Regarding inference, are you thinking the semantics being that we
(re)-acquire the GIL for every individual operation that needs it
(including python operations or entire with gil blocks), with the
obvious optimization that we may choose to not release it between
(nearly) consecutive blocks of code that all need the GIL? That would
be truer to Python semantics, but would require risky guesswork at
compile time or some kind of periodic runtime checks. (It would also
be a strongly backwards incompatible move, so as mentioned you'd need
some kind of a explicit marker and deprecation period.)


No, I wasn't talking about this at all (this time on the list -- I did mention that I wished for this behaviour in Munich, but that's really long term).

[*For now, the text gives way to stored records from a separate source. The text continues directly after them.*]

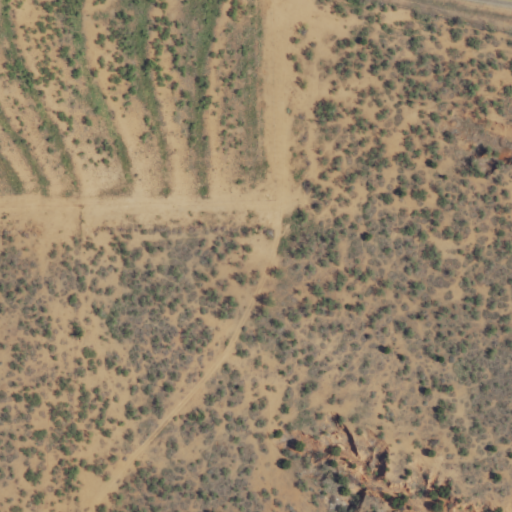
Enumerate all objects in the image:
road: (315, 66)
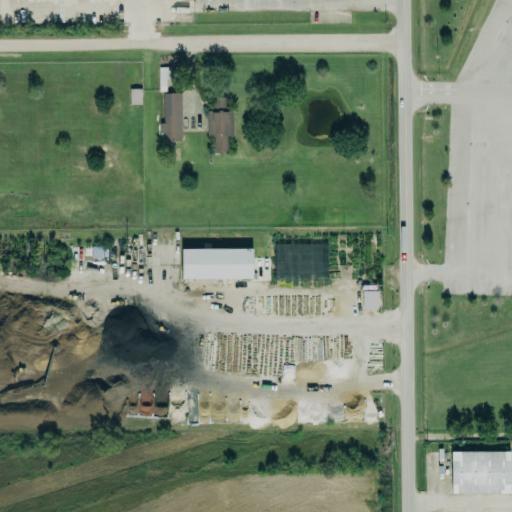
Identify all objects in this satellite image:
road: (379, 3)
road: (291, 4)
road: (202, 41)
building: (163, 78)
road: (457, 94)
building: (135, 96)
building: (171, 118)
building: (219, 125)
road: (468, 136)
parking lot: (504, 142)
road: (504, 179)
park: (468, 207)
road: (407, 255)
building: (213, 261)
building: (216, 264)
road: (454, 274)
road: (507, 277)
road: (176, 291)
building: (369, 300)
road: (286, 326)
road: (352, 331)
road: (230, 387)
road: (461, 434)
building: (477, 470)
building: (480, 472)
road: (460, 502)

All I wished for now was for simple code like this:

cdef double f(double x): return x**2 + x

to be callable without holding the GIL. In particular since this is the major reason why prange users need to learn the "nogil" keyword.

The semantics are simple: For all cdef functions, if "nogil" could have been applied without a syntax error, then it gets automatically applied.

The only time this isn't completely safe is when the GIL is intentionally being used as a lock.